**Rincian tugas**
Ubah bagian teks tentang Pulau Nangka yang dimulai dari "Pulau Nangka merupakan" dan berakhir pada "Provinsi Bangka Belitung.", lalu ganti setiap "dusun" dengan "kampung".

*** Kutipan teks ***

Senin, 06 Januari 2020

PULAU NANGKA YANG TIDAK DISANGKA

Pulau Nangka merupakan salah satu dusun yang berada dipulau tersendiri dan terpisah laut dari dusun Tanjung Tedung, kedua dusun tersebut berada di Desa Tanjung Pura, Kecamatan Sungaiselan, Kabupaten Bangka. Kabupaten Bangka, masyarakat di sana lebih sering menyebut kabupaten Bangka induk, karena setelah pemekaran dari kabupaten Bangka tahun 2000, Pulau terbagi menjadi 4 kabupaten yaitu Bangka Tengah, Bangka Selatan, Bangka Barat dan Bangka dan 1 Kota Pangkalpinang sebagai ibukota Provinsi Bangka Belitung.
Pelabuhan penyeberangan terdekat ada di Dusun Tanjung Tedung, hanya dalam waktu 15-25 menit kita dapat menyeberang ke pulau dengan menggunakan kapal nelayan yang setiap hari khusus digunakan sebagai sarana transportasi bagi masyarakat setempat. Selain pelabuhan Tanjung Tedung, masyarakat dapat juga menggunakan pelabuhan Desa Sungaiselan yang berada ditimur Pulau Nangka, rute ini tergolong jauh dan membutuhkan waktu sekira 2-2,5 jam perjalanan. Bagi masyarakat yang mempunyai fobia laut, disarankan untuk menyeberang lewat pelabuhan Tanjung Tedung, memang harus menempuh perjalanan darat sekiira  2-2,5 jam dari Kota Pangkalpinang sebagai Ibukota Provinsi yang berada dipusat Pulau Bangka.
Pulau Nangka yang dihuni oleh 120 KK dan 100 persen muslim, termasuk salah dari duabelas pulau terluar di Provinsi Kepuluan Bangka Belitung, memiliki panorama pasir putih bersih, terletak di bagian selatan pulau Bangka diapit oleh Pulau Sumatera bagian selatan. Pulau yang memikat mata dengan penampakan burung tujuh warna. Bagi pengunjung yang beruntung akan melihat burung menari, biasanya terbang rendah dan terkesan menyapa para pengunjung dengan kepekan sayap yang lebar dan ekor yang menari bak irama semilir angin yang mendayu mengingikuti hempasan gelompang.
Tidak hanya itu, Pulau Nangka dikelilingi oleh pepohonan yang rindang, hijau, dan rimbun sehingga selalu menghadirkan udara yang cukup dingin dan segar bagi pengunjngnya. Suasana di sore hari, bagi yang “metuah mata” akan menyaksikan pemandangan indah ketika matahari terbenam atau sunset yang menghadir romantisme yang tak terhingga. Masyarakat Pulau Nangka sebagai besar berprofesi sebagai nelayan tradisional menggunakan bubu sebagai alat tangkap ikan, sedangkan bagi ibu-ibu dan remaja hanya berkebun, sebagaiannya lagi berprofesi sebagai penganyam bubu setiap tiga bulan sekali.

*** Bahan yang disediakan ***

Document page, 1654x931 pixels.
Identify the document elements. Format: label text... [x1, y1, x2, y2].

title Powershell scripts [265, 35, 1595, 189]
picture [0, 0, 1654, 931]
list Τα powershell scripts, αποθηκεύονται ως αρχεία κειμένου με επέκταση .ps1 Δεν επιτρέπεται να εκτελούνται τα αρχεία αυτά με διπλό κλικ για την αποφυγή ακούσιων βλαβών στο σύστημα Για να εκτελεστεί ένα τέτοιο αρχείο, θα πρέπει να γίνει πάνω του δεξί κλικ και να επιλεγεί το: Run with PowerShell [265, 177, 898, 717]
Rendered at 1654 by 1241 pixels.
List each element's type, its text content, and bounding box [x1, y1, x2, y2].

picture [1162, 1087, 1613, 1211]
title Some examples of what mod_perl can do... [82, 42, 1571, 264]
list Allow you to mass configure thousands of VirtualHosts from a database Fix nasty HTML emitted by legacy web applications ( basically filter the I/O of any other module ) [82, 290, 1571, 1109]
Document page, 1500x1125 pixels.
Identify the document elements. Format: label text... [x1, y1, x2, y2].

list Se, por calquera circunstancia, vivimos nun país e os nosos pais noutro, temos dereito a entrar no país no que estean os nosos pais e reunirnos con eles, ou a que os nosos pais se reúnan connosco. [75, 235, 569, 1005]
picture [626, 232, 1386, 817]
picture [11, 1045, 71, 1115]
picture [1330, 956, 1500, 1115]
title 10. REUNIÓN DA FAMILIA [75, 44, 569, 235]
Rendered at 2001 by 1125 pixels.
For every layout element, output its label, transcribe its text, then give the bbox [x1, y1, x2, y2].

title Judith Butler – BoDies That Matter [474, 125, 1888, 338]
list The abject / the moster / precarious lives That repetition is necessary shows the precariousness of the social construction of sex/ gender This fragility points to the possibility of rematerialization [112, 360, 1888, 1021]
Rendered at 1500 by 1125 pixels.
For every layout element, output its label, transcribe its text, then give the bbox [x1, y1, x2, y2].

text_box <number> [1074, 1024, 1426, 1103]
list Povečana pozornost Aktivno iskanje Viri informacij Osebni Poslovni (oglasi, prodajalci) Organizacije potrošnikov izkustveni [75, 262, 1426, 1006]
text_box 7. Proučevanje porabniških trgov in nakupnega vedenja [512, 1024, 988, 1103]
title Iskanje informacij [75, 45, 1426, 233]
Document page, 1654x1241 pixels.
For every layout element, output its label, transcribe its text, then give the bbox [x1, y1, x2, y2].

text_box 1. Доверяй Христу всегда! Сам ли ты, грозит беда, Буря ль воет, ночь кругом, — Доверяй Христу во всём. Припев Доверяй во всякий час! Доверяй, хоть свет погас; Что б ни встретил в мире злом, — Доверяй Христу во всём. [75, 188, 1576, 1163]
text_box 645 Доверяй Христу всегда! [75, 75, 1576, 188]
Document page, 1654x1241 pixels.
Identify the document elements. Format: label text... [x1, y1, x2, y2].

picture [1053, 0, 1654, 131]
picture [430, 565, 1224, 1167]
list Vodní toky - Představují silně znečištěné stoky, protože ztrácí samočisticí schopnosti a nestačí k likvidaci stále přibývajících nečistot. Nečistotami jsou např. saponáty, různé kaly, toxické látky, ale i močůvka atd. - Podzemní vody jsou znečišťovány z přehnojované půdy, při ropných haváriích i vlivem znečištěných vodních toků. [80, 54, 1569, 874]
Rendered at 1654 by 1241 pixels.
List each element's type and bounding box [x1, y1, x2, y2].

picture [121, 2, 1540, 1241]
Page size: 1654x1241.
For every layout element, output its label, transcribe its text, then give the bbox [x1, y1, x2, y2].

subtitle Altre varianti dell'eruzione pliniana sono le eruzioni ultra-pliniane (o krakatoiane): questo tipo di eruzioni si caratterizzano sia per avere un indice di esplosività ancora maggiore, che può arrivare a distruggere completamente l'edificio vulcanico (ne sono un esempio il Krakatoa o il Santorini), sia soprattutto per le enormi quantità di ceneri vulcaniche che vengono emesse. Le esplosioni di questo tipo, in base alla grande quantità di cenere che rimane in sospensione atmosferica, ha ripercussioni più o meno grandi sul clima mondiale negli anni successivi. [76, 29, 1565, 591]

***

**Jawaban**
Pulau Nangka merupakan salah satu kampung yang berada dipulau tersendiri dan terpisah laut dari kampung Tanjung Tedung, kedua kampung tersebut berada di Desa Tanjung Pura, Kecamatan Sungaiselan, Kabupaten Bangka. Kabupaten Bangka, masyarakat di sana lebih sering menyebut kabupaten Bangka induk, karena setelah pemekaran dari kabupaten Bangka tahun 2000, Pulau terbagi menjadi 4 kabupaten yaitu Bangka Tengah, Bangka Selatan, Bangka Barat dan Bangka dan 1 Kota Pangkalpinang sebagai ibukota Provinsi Bangka Belitung.